Grondwetswijziging in NL: aanvaarding in het parlement in twee lezingen, waarbij
tussen beide lezingen een verkiezing voor de Tweede Kamer moet hebben plaats-
gevonden en het grondwetsvoorstel in tweede lezing een tweederdemeerderheid
behoeft.
Rigiditeit en flexibiliteit kunnen ook in materiële zin worden gedefinieerd Kan qua
inhoud in toepassing en praktijk van interpretatie veranderen. De Amerikaanse Gw is
rigide, maar in materiële zin is er wel flexibiliteit.
De Nederlandse Gw is ook materieel rigide, door toetsingsverbod (art. 120 Gw).
Binnen de EU is van een echte grondwet geen sprake: de constituerende
documenten (VEU & VWEU) zijn internationale verdragen waar soevereine staten
partij bij zijn. Er is wel sprake van een constitutie in de zin dat er regels en
bevoegdheden zijn (verdragen + rechtspraak HvJ).
b. Staatsrecht
Het staatsrecht bestaat veelal uit geschreven regels, maar ook veel
ongeschreven/ongecodificeerde regels. Een regel geld tot het gewoonterecht als er
een vorm van terugkerend gedrag is & een algemene rechtsovertuiging dat dat
gedrag ook juridisch vereist is (opinio iuris seu necessitatis).

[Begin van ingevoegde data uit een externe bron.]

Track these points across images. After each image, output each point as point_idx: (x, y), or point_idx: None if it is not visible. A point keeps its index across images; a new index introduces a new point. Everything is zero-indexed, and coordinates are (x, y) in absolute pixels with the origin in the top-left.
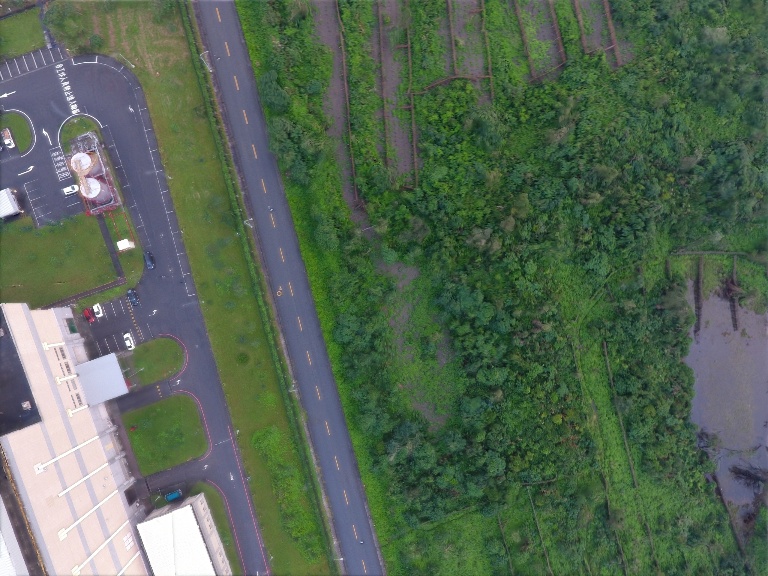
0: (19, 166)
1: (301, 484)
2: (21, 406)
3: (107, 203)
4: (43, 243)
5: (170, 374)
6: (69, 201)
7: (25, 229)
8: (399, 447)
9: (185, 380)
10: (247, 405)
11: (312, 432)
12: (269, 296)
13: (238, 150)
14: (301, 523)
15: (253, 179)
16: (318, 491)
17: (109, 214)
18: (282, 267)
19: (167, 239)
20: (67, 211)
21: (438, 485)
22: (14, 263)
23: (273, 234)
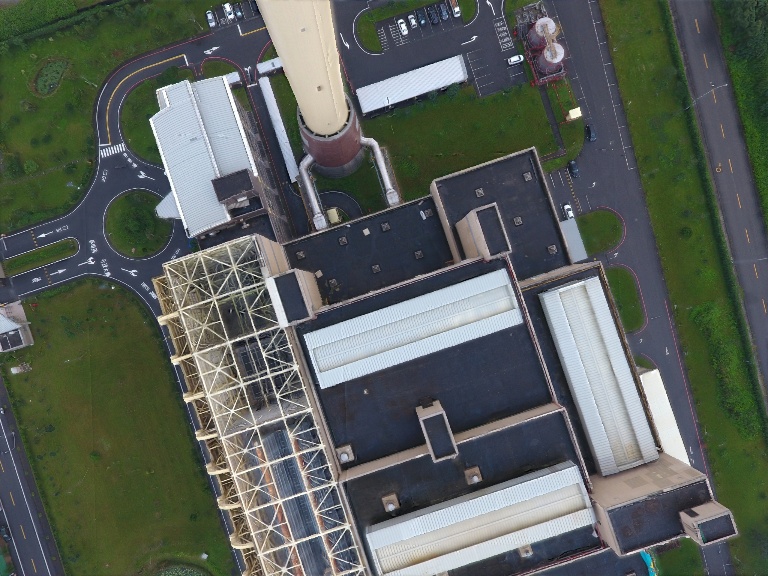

Vertrouwensregel: een regering/minister dient het vertrouwen van de Staten-
Generaal te hebben, d.w.z. dat er sprake is van vertrouwen zolang het
tegendeel niet is gebleken. Als het vertrouwens door een parlementaire
meerderheid wordt opgezegd (motie van wantrouwen), dient de bewinds-
persoon ontslag in te dienen.
De TK wordt niet twee keer na elkaar ontbonden over dezelfde kwestie en
dientengevolge na de eerste ontbinding de meerderheidswil doorslaggevend
is.
Naast ongeschreven staatsrecht kunnen staatkundige gewoontes worden
onderscheiden in de vorm van conventies. Conventies zijn informele regels die het
gedrag reguleren van de instituties (EK, TK, regering).